▶ _What you are asked to do_
Render the listing from the line with "scientific name: Pachycarpus schinzianus" up to and including the line with "scientific name: Motacilla alba" as a two-column CSV headed field and value, one row per line. Put each field and each value in its own quoted field, with any line breaks turned into spaces.

▶ _Stored records_

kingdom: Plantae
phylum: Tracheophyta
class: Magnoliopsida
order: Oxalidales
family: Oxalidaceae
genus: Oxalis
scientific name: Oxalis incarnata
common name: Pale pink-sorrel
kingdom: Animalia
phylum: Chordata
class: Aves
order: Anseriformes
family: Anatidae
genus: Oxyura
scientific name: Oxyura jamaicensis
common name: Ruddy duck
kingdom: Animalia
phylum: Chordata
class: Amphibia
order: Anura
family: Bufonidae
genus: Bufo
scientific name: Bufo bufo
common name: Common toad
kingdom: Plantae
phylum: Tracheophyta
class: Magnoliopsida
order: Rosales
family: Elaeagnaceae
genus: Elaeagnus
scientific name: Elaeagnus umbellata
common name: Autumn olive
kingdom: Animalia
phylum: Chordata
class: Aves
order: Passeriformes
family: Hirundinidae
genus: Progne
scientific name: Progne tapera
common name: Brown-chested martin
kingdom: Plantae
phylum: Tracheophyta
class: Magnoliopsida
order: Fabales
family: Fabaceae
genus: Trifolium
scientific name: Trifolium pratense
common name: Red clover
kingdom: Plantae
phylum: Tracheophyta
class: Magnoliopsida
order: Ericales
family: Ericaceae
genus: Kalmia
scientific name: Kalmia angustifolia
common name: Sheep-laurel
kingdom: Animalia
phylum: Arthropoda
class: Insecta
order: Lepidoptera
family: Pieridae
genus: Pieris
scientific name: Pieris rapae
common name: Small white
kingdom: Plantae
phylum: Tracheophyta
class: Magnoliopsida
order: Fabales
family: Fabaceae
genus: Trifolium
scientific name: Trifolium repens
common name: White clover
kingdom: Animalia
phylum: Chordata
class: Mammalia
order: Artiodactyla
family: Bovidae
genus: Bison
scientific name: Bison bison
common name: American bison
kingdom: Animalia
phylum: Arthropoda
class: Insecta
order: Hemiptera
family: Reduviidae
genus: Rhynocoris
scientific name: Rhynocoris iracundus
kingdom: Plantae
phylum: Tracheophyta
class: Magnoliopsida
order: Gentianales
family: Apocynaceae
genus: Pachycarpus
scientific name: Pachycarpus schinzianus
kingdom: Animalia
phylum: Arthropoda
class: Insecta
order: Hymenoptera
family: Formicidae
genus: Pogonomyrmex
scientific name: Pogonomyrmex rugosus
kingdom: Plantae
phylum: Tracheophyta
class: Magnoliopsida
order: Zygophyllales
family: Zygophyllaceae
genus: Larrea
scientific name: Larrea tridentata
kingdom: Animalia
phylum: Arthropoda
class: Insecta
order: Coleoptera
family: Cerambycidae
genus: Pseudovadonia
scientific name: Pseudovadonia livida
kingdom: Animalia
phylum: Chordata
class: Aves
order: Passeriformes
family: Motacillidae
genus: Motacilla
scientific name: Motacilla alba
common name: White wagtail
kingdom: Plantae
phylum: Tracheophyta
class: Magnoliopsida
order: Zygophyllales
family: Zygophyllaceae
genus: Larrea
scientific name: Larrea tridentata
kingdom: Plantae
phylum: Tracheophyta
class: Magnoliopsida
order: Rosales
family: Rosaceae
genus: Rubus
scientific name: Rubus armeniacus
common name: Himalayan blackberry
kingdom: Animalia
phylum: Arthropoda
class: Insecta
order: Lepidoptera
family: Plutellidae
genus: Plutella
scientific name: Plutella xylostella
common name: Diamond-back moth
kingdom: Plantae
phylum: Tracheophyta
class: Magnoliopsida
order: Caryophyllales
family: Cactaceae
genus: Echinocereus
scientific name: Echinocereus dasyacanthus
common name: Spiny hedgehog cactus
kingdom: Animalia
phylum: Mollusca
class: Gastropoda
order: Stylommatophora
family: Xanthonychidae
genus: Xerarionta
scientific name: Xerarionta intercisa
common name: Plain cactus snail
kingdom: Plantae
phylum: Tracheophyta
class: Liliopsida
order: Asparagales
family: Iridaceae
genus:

▶ _Finished answer_
field,value
"scientific name:","Pachycarpus schinzianus"
"kingdom:","Animalia"
"phylum:","Arthropoda"
"class:","Insecta"
"order:","Hymenoptera"
"family:","Formicidae"
"genus:","Pogonomyrmex"
"scientific name:","Pogonomyrmex rugosus"
"kingdom:","Plantae"
"phylum:","Tracheophyta"
"class:","Magnoliopsida"
"order:","Zygophyllales"
"family:","Zygophyllaceae"
"genus:","Larrea"
"scientific name:","Larrea tridentata"
"kingdom:","Animalia"
"phylum:","Arthropoda"
"class:","Insecta"
"order:","Coleoptera"
"family:","Cerambycidae"
"genus:","Pseudovadonia"
"scientific name:","Pseudovadonia livida"
"kingdom:","Animalia"
"phylum:","Chordata"
"class:","Aves"
"order:","Passeriformes"
"family:","Motacillidae"
"genus:","Motacilla"
"scientific name:","Motacilla alba"